TASKS TO PERFORM:
**1.** Answer these questions using the forum thread about Marvel's Jessica Jones:
(a) What bottle does she open in the scene after asking for the cheapest whiskey or bourbon?
(b) In which series will the four shows reunite?
(c) Which actress did one poster think played Jessica Jones?
**2.** In the forum thread about Marvel's Jessica Jones, reproduce the stretch from "The first episode" through "watched daredevil yet." without any changes.
**3.** Write the next part of the forum thread about Marvel's Jessica Jones, picking up after its final line.

PAGE EXTRACT: Begin

# Marvel's Jessica Jones



## FAST6191 (Nov 24, 2015)

"Mate you have to watch that new Marvel show that was on Netflix" and in classic "didn't have Ice Cube so he bought Vanilla Ice" fashion I missed Daredevil and ended up watching this instead.

One trailer


Only seen a few episodes at this point but kind of enjoyed them. Shooting/production seems odd, about the only way I can describe it is remember when things had "webisodes", now what if one of those went full length? It is not a bad thing but something odd. I never read any comic or otherwise heard the character name before this (generally if it was not in a 90's cartoon I would not have heard of it) and it still seems to work.


----------



## KingVamp (Nov 24, 2015)

Watched the whole thing.  Liked it, but a few times I felt they tied too hard to be "edgy".


----------



## FAST6191 (Nov 24, 2015)

Oh yeah at one point "whiskey/bourbon, cheapest bottle you have" and the next scene she is cracking open a sizeable bottle of wild turkey? Around here Wild Turkey is the expensive import stuff, not ridiculously so but if you can find it at all it will run you £5-10 more than something made closer to here, or even a bottle of Jack Daniels or Jim Beam. Similarly it is not treated like the cheap stuff either, though plenty of associates will no longer drink it (despite otherwise being more than seasoned drinkers) as its hangovers to those new to the concept are the stuff of legends.


----------



## Cyan (Nov 24, 2015)

I watched it fully this weekend.
I liked it, but slightly less than daredevil.

The first episode was slow, I wondered where super heroes and marvel universe disappeared to.
There's less action/fights/gangs etc. in comparison to daredevil, it's more linear (one case, always the same bad guy).
It's still good and you want to know how it ends.

You said you didn't watched daredevil yet.
There's a daredevil character appearing, but it's not a problem if you didn't watched it first. it will not affect understanding.


I've read this show is part of the 4 that will ultimately reunite in a single series.


Spoiler: mini spoil in characters



Daredevil, Jessica Jones, Luke Cage and Iron Fist will reunite in The Defenders.


if it's one per year, we still have time to watch all of them.
I wondered if we will have Daredevil season 2, but I guess we will have Defenders instead.


----------



## RustInPeace (Nov 24, 2015)

I thought the actress who played Jessica Jones was Stacy Martin from the Nymphomaniac movies. I may watch it.


----------



## Clydefrosch (Nov 24, 2015)

PAGE EXTRACT: End
RECORDED DATA: Begin

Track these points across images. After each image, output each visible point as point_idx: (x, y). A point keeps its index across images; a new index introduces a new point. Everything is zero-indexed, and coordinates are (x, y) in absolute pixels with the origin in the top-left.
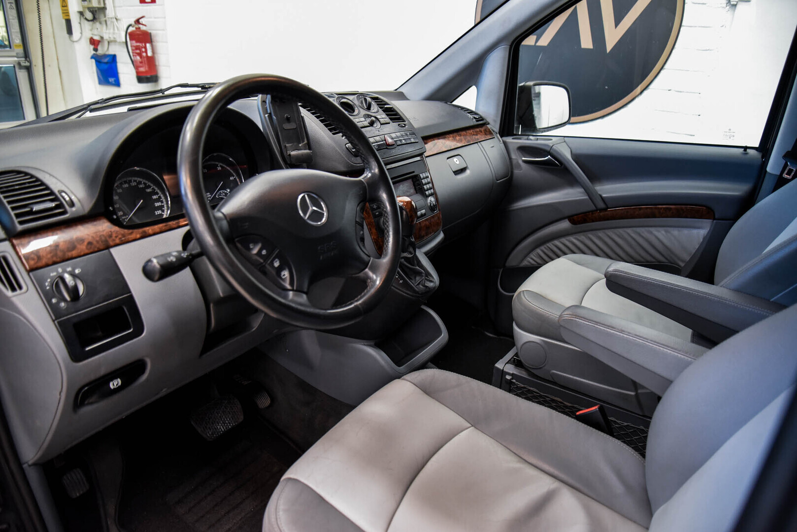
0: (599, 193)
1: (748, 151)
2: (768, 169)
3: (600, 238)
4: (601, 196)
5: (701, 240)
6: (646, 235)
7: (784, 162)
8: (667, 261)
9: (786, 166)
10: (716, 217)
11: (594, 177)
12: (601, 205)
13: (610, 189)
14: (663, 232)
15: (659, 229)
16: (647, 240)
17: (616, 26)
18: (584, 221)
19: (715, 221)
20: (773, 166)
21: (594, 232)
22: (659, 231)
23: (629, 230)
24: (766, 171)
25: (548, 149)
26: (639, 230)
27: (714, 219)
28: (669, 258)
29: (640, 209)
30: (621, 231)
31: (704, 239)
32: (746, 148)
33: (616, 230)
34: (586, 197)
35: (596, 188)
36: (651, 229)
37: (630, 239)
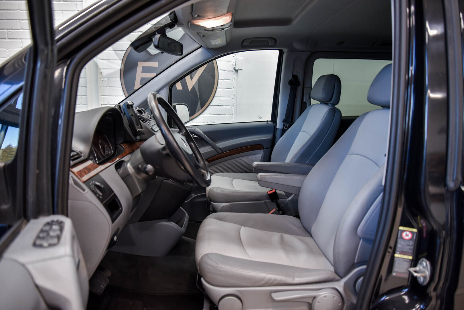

RECORDED DATA: End
RECORDED DATA: Begin

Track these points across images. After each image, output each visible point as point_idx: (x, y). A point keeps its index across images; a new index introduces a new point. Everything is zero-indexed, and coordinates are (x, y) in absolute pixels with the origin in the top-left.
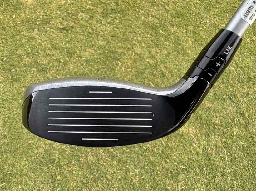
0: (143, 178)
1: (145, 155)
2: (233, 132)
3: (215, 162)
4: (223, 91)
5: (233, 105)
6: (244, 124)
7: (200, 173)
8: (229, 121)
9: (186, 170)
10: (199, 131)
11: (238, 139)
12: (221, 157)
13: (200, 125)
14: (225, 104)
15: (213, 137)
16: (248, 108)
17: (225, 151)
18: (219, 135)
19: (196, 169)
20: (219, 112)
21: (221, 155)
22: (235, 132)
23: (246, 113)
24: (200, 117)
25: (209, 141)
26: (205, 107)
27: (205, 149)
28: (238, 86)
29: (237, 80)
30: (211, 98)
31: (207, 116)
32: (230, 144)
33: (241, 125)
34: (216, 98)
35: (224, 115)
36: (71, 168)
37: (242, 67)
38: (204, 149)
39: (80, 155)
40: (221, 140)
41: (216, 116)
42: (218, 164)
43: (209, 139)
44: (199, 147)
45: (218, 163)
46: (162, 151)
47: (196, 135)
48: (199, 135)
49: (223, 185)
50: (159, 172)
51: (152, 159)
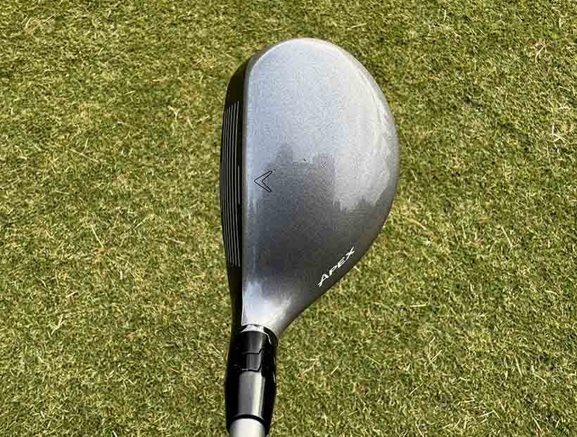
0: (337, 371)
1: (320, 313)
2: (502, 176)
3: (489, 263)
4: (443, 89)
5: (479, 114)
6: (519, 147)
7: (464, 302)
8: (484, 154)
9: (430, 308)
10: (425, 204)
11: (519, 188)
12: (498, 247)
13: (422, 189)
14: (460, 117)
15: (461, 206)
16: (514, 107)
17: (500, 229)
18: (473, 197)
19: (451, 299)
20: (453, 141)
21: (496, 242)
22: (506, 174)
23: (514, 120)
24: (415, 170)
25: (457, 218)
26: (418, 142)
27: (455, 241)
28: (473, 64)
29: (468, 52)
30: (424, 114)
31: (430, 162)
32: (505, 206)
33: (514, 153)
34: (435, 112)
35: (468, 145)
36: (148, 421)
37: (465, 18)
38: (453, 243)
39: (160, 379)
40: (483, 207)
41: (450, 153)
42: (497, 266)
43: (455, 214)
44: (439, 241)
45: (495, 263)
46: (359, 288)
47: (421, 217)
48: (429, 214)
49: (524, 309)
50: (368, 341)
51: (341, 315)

RECORDED DATA: End
RECORDED DATA: Begin

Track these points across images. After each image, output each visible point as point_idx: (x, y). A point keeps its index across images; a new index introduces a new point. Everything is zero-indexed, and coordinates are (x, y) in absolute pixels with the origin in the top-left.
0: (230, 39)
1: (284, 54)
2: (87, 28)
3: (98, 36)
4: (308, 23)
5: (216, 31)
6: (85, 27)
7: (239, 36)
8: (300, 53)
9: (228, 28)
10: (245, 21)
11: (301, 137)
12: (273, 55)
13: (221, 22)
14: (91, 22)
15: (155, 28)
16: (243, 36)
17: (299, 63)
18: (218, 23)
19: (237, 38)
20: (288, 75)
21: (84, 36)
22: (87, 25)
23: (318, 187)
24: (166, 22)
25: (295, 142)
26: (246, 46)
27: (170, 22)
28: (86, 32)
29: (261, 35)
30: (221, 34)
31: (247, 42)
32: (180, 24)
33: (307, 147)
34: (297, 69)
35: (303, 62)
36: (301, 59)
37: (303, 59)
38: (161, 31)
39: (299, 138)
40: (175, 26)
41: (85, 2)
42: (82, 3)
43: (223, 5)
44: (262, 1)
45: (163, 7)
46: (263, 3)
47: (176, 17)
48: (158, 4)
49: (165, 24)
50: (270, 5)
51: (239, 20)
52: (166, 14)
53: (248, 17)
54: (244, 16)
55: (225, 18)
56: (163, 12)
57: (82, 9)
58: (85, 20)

RECORDED DATA: End

PER-TASK OUTPUTS:
**1.**
(a) A sizeable bottle of Wild Turkey.
(b) The Defenders.
(c) Stacy Martin.

**2.**
The first episode was slow, I wondered where super heroes and marvel universe disappeared to.
There's less action/fights/gangs etc. in comparison to daredevil, it's more linear (one case, always the same bad guy).
It's still good and you want to know how it ends.

You said you didn't watched daredevil yet.

**3.**
to be honest, i like the general superhero private investigator stuff, and the show is nicely done. dont know why anyone would call it webisode level. its good that its not spewing cgi very other minute and the characters dont really warrant that (I'd suppose iron fist will have gci fists sooner or later).
but it's annoying how its almost entirely about the purple man so far. its fine to have an overarching plot, but its getting out of hand when that is basically all the plot you have other than powerman crushing some pussy.
at least daredevil had a handful of midbosses and showed quite a bit of development from fisks point of view.

and it seems like all the private investigating stuff works out way to easy most of the time, but thats a different thing. you dont just get all your info by calling people with a fake voice or wearing a nurses dress.


----------



## FAST6191 (Nov 24, 2015)

Clydefrosch said:


> to be honest, i like the general superhero private investigator stuff, and the show is nicely done. dont know why anyone would call it webisode level.
> 
> ...
> 
> and it seems like all the private investigating stuff works out way to easy most of the time, but thats a different thing. you dont just get all your info by calling people with a fake voice or wearing a nurses dress.



Webisode is not a bad thing, it just reminded me of the style of editing/storytelling that they used spun out a bit longer. Though thinking about it that might be closer to comic book sensibilities, however as I never really read comic books (nobody around here really ever did) I probably went to webisodes first.

As for private investigation aspect I recently watched The Good Wife, if that is the baseline for the investigation equivalent of something like CSI's or Criminal Minds' magic computer database/1 person doing the job of 10 then this was not bad. Though I suppose after that my only other choices for something to look at would be Bored to Death. That said I am told private investigation plays out a bit differently in the US than it does in either of our countries so I will have to acknowledge my lack of specific knowledge here like I do when it comes to dealing with patents and such like. I will also wonder if this was not supposed to be a glamorous PI stuff as much as perhaps more reflective of the day to day stuff a la


----------



## Clydefrosch (Nov 26, 2015)

ok, i have to revoke my former praises. at about episode 8, everything just gets really bad and stupid.
literally everything almost every character other than Kilgrave does is just plain stupid. and its all just to lengthen the whole thing up.



Spoiler



oh we got him oh no suddenly my superstrength isn't strong enough to knock out some drones oh we got him again oh no one person just decides to betray us oh we got him for the 10th time yet i'll still not kill him on the offchance that he might escape so we can have two more episodes oh damn my superstrength isn't enough to keep a supportgroup out of my home and guess what the first thing they do is free kilgrave again



and powerman... for a guy hung up on his dead girlfriend, he sure did fuck around a whole lot, didn't he?


----------



## dimmidice (Nov 26, 2015)

personally i liked this more than i did daredevil.


----------



## Shulking (Nov 29, 2015)

dimmidice said:


> personally i liked this more than i did daredevil.


Same here. I am half way done my second viewing.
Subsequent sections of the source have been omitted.